Data for review →
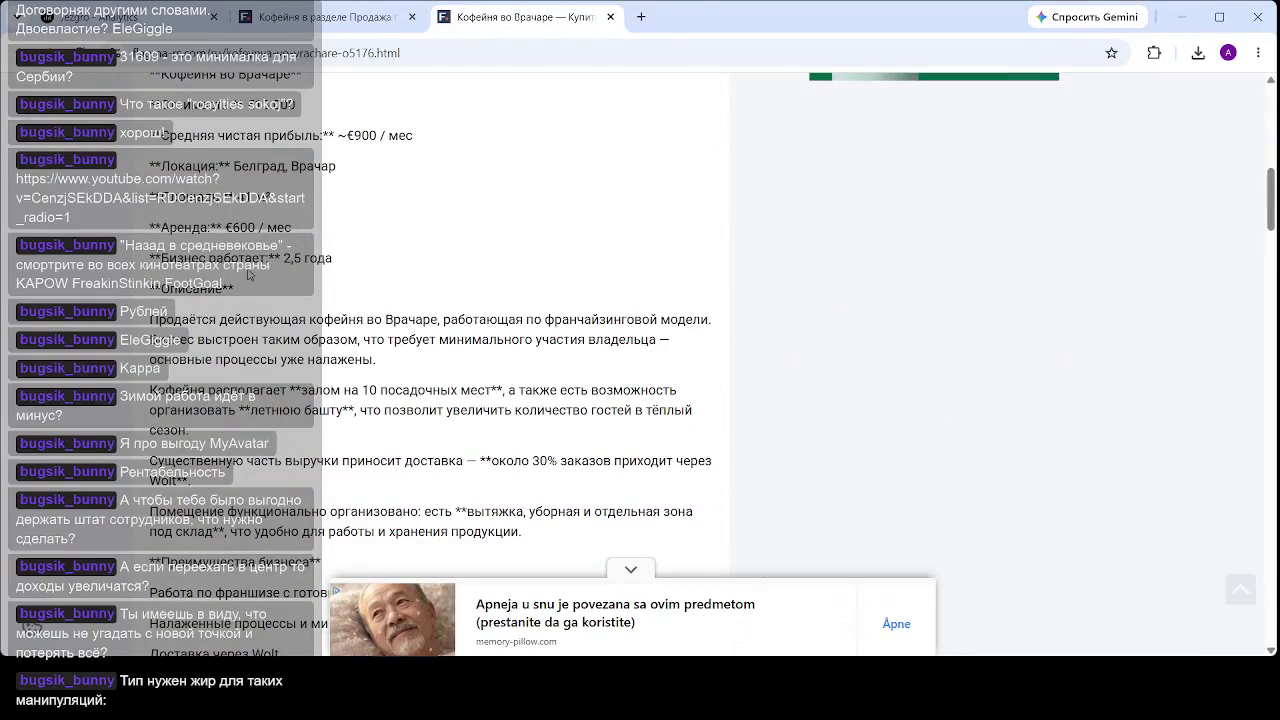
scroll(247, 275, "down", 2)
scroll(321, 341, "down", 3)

--

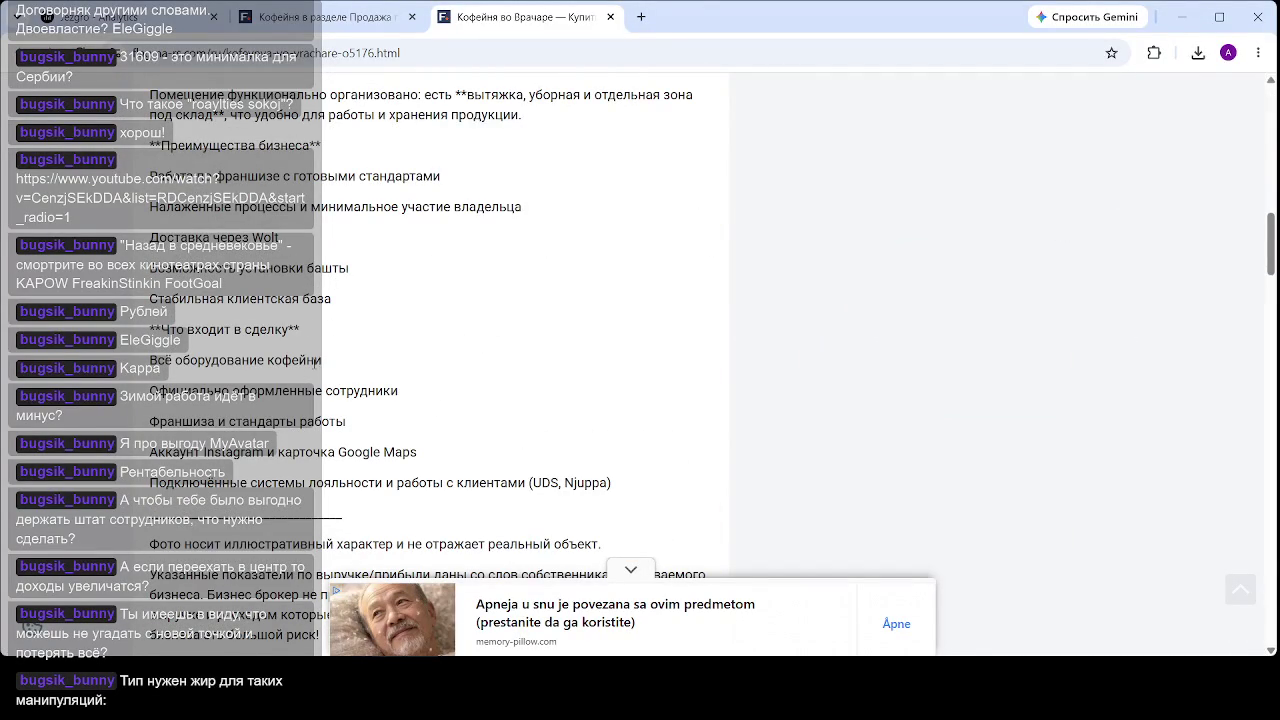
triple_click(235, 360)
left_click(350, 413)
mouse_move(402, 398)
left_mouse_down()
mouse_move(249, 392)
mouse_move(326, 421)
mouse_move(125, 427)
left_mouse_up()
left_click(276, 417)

Exercise brief → Please copy every line of the data that carries the string "scroll".

Task answer →
scroll(247, 275, "down", 2)
scroll(321, 341, "down", 3)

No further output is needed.